BACKLASH: The Gorilla Was A Man 
I shall begin today with a very short story. You see, the gorilla, which today lives in the jungle was once part of organised human settlement. He however took to the bush when the cost of living among humans became an unbearable burden on him. As we all know, to keep the society running and organised, money, which comes by way of taxes, levies, fines and sundry payments is required.

In truth, the gorilla had tried to meet up but the frequency and intensity of these payments were such that his best efforts remained inadequate. What to do, he voted for liberation and ran with his entire household into the jungle where nothing is paid to nobody. And so, besides the science of evolution, which connects man with apes, the gorilla was actually a man at one time. He could not rise up to the challenge of taxation in the normal human setting and simply backed out to become part of the freedom in the jungle.

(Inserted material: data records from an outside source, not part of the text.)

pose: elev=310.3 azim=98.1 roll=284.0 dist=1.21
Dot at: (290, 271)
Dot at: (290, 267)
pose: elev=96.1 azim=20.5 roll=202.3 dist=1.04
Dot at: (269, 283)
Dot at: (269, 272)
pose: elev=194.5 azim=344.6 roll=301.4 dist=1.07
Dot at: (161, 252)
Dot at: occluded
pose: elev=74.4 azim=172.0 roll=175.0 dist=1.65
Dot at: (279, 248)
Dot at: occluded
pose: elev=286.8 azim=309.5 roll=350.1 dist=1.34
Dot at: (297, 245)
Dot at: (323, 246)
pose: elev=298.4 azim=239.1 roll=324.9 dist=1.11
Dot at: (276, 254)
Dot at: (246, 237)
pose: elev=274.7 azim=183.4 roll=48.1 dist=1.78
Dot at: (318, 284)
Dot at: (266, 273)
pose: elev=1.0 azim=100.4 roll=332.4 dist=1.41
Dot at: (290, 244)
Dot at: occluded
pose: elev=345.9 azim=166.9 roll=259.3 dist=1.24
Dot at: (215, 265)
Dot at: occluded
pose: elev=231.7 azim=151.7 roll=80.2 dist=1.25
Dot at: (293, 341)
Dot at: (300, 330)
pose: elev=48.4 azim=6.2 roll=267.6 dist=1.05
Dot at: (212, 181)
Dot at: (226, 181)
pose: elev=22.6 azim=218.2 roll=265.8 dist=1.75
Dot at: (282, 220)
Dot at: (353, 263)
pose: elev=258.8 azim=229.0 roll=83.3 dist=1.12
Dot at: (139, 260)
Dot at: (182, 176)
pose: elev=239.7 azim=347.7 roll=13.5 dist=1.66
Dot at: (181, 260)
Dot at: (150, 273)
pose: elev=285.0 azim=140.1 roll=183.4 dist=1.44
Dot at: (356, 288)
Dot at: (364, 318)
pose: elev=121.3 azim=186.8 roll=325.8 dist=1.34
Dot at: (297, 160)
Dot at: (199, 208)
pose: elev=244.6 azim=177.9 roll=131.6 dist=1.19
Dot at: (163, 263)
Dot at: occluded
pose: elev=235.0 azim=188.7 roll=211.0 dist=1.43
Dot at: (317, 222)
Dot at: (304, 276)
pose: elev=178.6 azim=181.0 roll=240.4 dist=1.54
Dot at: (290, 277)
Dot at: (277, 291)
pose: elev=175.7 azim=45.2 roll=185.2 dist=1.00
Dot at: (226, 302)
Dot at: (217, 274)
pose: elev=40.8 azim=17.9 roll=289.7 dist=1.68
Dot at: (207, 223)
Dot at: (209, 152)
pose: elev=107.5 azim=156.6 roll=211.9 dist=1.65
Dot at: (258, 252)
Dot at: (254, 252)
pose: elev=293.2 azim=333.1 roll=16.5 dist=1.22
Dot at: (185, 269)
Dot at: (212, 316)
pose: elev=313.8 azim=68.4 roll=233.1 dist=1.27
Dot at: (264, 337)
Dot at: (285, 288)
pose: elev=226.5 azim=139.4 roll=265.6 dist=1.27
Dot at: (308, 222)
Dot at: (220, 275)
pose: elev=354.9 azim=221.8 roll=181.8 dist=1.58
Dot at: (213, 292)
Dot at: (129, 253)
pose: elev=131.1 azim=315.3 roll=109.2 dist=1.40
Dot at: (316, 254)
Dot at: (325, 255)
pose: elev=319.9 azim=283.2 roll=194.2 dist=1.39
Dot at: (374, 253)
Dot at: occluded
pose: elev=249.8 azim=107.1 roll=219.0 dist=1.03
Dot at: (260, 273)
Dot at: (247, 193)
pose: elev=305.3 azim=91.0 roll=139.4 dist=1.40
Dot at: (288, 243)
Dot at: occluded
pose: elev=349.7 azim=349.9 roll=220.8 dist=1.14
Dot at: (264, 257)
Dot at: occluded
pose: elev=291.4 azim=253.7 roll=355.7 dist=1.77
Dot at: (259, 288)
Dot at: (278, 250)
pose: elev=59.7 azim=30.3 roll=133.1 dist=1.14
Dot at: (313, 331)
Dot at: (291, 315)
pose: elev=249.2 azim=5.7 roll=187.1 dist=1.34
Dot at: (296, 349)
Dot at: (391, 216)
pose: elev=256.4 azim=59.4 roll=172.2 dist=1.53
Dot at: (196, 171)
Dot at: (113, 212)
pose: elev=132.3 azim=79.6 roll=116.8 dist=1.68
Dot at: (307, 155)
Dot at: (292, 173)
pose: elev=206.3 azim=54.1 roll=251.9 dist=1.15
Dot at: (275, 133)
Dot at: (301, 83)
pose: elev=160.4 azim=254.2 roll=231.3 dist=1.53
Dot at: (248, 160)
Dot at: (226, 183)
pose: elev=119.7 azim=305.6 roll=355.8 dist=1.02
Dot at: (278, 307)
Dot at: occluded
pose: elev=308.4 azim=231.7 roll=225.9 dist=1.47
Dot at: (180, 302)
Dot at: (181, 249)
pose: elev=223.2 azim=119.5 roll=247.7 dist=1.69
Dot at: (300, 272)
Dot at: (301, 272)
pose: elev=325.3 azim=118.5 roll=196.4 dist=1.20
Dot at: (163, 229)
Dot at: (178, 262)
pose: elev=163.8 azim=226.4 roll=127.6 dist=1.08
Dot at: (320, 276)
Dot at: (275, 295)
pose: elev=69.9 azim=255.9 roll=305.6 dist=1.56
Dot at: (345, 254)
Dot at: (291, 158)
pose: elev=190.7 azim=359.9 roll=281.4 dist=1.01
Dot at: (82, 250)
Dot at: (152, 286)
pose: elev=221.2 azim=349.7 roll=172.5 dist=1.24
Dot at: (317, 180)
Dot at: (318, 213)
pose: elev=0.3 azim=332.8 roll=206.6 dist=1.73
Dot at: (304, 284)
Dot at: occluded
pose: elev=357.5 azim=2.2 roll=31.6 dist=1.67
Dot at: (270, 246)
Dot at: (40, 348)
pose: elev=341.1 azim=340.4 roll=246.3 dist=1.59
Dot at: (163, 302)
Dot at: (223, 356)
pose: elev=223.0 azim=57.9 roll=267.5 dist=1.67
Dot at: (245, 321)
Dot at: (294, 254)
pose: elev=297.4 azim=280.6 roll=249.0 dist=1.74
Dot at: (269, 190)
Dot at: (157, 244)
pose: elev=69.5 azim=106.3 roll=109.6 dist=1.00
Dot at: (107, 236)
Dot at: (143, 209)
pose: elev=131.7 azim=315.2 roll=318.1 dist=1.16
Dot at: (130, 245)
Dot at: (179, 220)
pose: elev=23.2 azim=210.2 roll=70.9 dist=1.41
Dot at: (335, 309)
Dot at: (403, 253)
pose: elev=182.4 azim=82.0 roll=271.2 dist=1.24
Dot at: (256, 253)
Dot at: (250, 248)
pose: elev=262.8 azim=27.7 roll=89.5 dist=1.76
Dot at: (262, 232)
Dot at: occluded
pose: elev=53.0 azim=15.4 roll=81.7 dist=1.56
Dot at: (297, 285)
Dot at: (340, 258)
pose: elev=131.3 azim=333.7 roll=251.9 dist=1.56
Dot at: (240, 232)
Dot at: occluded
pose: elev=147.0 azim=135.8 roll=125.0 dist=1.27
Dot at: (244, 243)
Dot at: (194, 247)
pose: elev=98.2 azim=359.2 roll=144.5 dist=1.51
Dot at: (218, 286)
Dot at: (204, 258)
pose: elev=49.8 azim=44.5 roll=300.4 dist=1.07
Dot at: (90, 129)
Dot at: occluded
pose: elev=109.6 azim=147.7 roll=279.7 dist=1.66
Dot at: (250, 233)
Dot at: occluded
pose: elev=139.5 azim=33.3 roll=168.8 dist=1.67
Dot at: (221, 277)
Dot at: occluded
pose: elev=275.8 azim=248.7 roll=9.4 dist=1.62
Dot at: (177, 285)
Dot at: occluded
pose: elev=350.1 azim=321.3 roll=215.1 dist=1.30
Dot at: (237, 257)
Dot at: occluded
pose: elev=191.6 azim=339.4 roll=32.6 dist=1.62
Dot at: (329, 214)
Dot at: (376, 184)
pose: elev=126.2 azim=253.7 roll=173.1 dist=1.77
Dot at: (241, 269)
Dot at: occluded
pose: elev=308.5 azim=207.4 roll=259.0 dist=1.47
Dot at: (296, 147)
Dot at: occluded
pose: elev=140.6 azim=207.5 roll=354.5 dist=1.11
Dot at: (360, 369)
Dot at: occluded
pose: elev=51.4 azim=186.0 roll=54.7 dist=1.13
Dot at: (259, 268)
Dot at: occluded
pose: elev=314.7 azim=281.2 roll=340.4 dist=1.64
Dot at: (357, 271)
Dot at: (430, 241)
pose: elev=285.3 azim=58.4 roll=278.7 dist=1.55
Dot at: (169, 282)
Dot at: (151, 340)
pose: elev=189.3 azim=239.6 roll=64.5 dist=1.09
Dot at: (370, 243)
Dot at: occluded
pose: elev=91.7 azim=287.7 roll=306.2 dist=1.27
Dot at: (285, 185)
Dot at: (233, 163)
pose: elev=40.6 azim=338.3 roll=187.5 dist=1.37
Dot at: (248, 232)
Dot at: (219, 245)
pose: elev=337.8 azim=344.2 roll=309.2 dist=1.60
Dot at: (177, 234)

The Urhobos call gorilla ossia. If in the course of deliberations that border on the need for more revenue for whatever purpose and an Urhobo man drops the reminder that ossai was a man, do get his message right. He is saying the quest and drive for more money within the given circumstances could drive some people to the jungle like ossai. By error or design, there is no Urhobo man or woman in the federal cabinet and so there is nobody to drop that line – ossai was a man – to caution on the Federal Government’s excessive quest for money through taxation.
The speed at which the revenue vehicle is driving is too much. It is the kind of speed that sent the gorilla to the bush and I don’t want what happened to gorilla many, many, years ago to happen to any Nigerian. In fact, it could be worse in the event of a fatal crash as men and women would be forced beyond the jungles into early graves.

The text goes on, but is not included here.